Richesse insoupçonnée, comme l'est et le demeure la danse traditionnelle africaine, mais ouverte cette fois à la compréhension du public non initié à ses rites et à ses coutumes.

"De la création contemporaine à la danse contemporaine africaine". Au contraire de la danse contemporaine occidentale, la danse africaine contemporaine ne se base pas sur la rupture. Ici, il n'y a aucune rupture avec la danse traditionnelle. Elle exige au contraire une adhésion, une digestion de la danse traditionnelle, une inscription dans le corps. Elle est écrite dans celui-ci comme le langage des griots sous forme de. paraboles, de proverbes.

De cette aisance à embrasser la globalité que permet le proverbe, il va falloir extraire des phrases pour construire une expression d'aujourd'hui accessible au plus grand nombre, artistes, néophytes ou public.

Les danses traditionnelles sont alors les vrais points d'appui de l'inspiration; ces danses, au départ enfermées dans le carcan du cercle des initiés, sont la source même de l'inspiration. Cette source est sans fin, composée de tous les éléments, elle est le rocher et l'eau.

Il s'agira donc pour le créateur africain contemporain de mettre l'accent sur tel aspect, ou tel élément de la construction pour l'alléger, l'offrir et l'ouvrir vers une autre dimension, voir une démarche universelle.

La permission que prend le créateur de violer quelque part les interdits qui rendent certaines danses traditionnelles secrètes, n'est peut-être pas la marque d'une rupture mais plutôt la marque de l'ouverture vers une clef destinée à ouvrir une porte derrière laquelle sommeille quelques secrets.

En fait de rupture, elle n'existe que par rapport au cadre dans lequel la danse traditionnelle évolue et tient compte d'une histoire de la colonisation qu'il est impossible d'ignorer.

Le plan de la construction, les éléments de cette construction sont les mêmes, mais les matériaux sont adaptés, ils expriment l'actualité et permettent d'être plus explicites, de mieux faire passer le message, de rendre nos danses traditionnelles plus digestes aux non-initiés en gardant la complicité entre le musicien et le danseur.

Ce qui caractérise encore les danses traditionnelles africaines dans le contexte contemporain est l'utilisation du rythme qui favorise l'emportement, le dépassement, l'exaltation par les sons et les vibrations.

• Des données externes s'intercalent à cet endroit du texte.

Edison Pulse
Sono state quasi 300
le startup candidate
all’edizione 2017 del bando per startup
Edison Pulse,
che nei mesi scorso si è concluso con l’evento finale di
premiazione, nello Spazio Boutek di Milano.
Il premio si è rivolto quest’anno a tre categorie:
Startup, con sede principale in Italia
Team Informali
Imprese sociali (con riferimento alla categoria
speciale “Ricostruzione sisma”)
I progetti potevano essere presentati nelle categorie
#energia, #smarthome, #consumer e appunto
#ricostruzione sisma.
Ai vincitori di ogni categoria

Elle ne cherche même pas à se poser selon les exigences de la danse contemporaine occidentale qui elle, cherche à briser des règles, des techniques, des termes établis. Elle utilise seulement les mêmes espaces scéniques à une même époque; elle qui est la mienne perpétue la vie, en soi elle est un acte de création.

Pour conclure si l'appellation contemporaine de la création est ignorée en Afrique, puisqu'il s'agit d'un concept purement occidental, le créateur africain parvient à s'y retrouver puisqu'elle lui donne accès à ses propres possibilités, elle lui permet de rassembler des danses éparses et disparates en apparence pour les développer en un mouvement cohérent, en une seule danse qui lui fait raconter sa propre histoire.

Mais histoire qui, cette fois, en devient une où d'autres se retrouvent, histoire d'entrelacement, de rencontre, histoire qui percute, histoire qui palpite en retournant à la source.

Cette danse dit alors mieux qu'une série de mots accolés. La danse est unique, elle embrasse le temps en l'éclairant ou en l'embrasant. Elle est la vie, la danse est la vie; et ça c'est africain.